== Task instructions ==
Rewrite the passage below about grandmothers' cooking from "Thanksgiving dinner." up to and including "fine southern belle.", swapping "rice" for "biscuits".

== Quoted passage ==

It's not so much the foods, though both were amazing cooks in their own ways, with some amazing standards meals they'd turn out. It's them making it that really hits as a loss.
Both of them contributed to me learning how to cook, and in some ways I ended up improving on what I learned from them by virtue of having both.
But, if I had to nail down one specific meal/dish from each that I miss the hell out of, I think my paternal grandmother's breakfasts are the most missed of hers. The woman could put on a spread! Eggs, grits, sausage, liver mush, biscuits, red-eye gravy, with her home made jams and jellies. Gods, you want to talk about feeding an army, when all of us grandkids would stay over at once, there would be her, my grandfather, one uncle, and eleven kids ranging from toddlers to teenagers at one point.
And she never missed a step, while doing it all with us young'ns under foot. She was damm fine baker, and a master of country cooking/soul food, but her breakfasts were next level.
My maternal grandmother could do that kind of cooking too, though not as well. Where she was a standout was with more of the suburban American cuisine. The roasts and casseroles and traditional holiday meals. I think those holiday meals are what I miss most, though her meatloaf and spaghetti were both amazeballs. My grandfather was a hunter, so some kind of bird would be featured often, be it goose, duck, or turkey. Sometimes as the only meat source, sometimes alongside a store bought turkey if a lot of the more distant family was showing up.
Even after she decided she was done babysitting a bird and my uncle took over that part with a deep fryer, her sides still wreck those I've had with other people. Sweet potatoes, three-bean salad, seven layer salad, mashed potatoes, green bean casserole, deviled eggs, asparagus, peas, all kinds of options, sometimes with all of those, plus others, plus desserts. Most of the veggies were from their garden, though they would be home canned fur Christmas, and some would be for Thanksgiving.
It wasn't that any given item was so good (though they were), it's that all of everything either made was so consistently amazing. Never a flop, never a dud.
Thanksgiving dinner.
She would put green chilies in with the turkey to keep it perfectly moist with just the slightest tingle of spicy. And she would make gravy that was to die for, and perfect cranberry sauce. Not served with potatoes, but with rice because she was a fine southern belle.
The chilies would be a great idea! I’ll have to look for a recipe variant with that
Her christmas cookies. She made them every year, and when she died, we realized that she didn't write the recipe down anywhere.
It's been nearly ten years now that she's gone, and every christmas i wish she were still here; She was one of the few normal people in my family.

== Information given ==
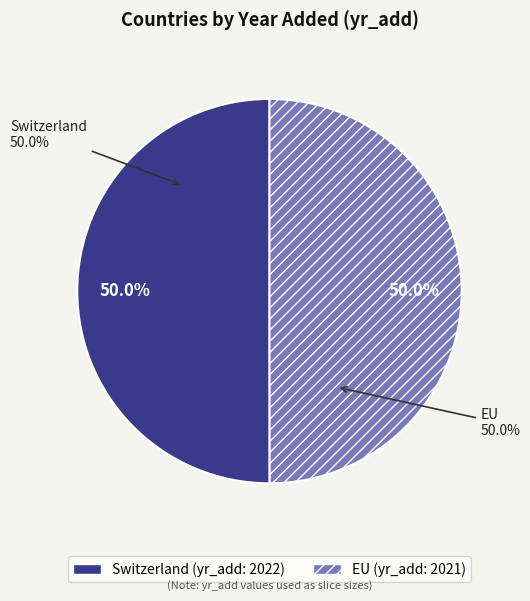

Which category has the biggest portion of the pie?

Switzerland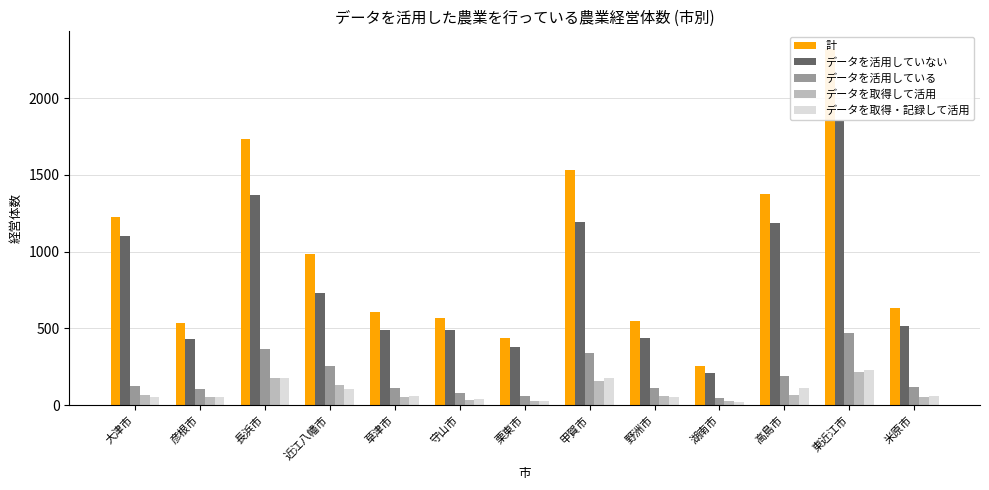

Which series has the widest spread of values?

計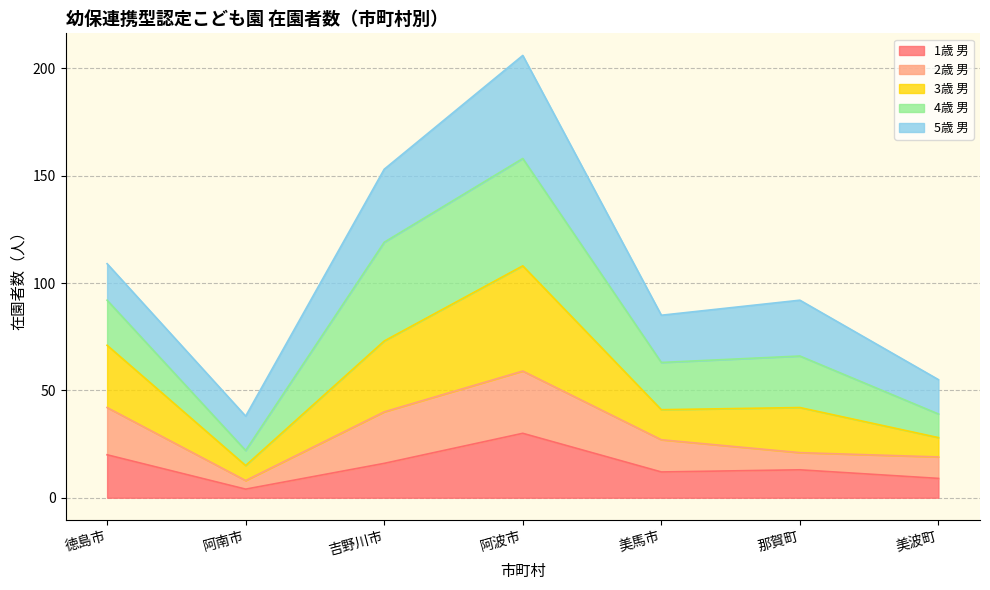

The value of 計 (total) at 徳島市 is 70. True or false?

False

== Completed exercise ==
Thanksgiving dinner.
She would put green chilies in with the turkey to keep it perfectly moist with just the slightest tingle of spicy. And she would make gravy that was to die for, and perfect cranberry sauce. Not served with potatoes, but with biscuits because she was a fine southern belle.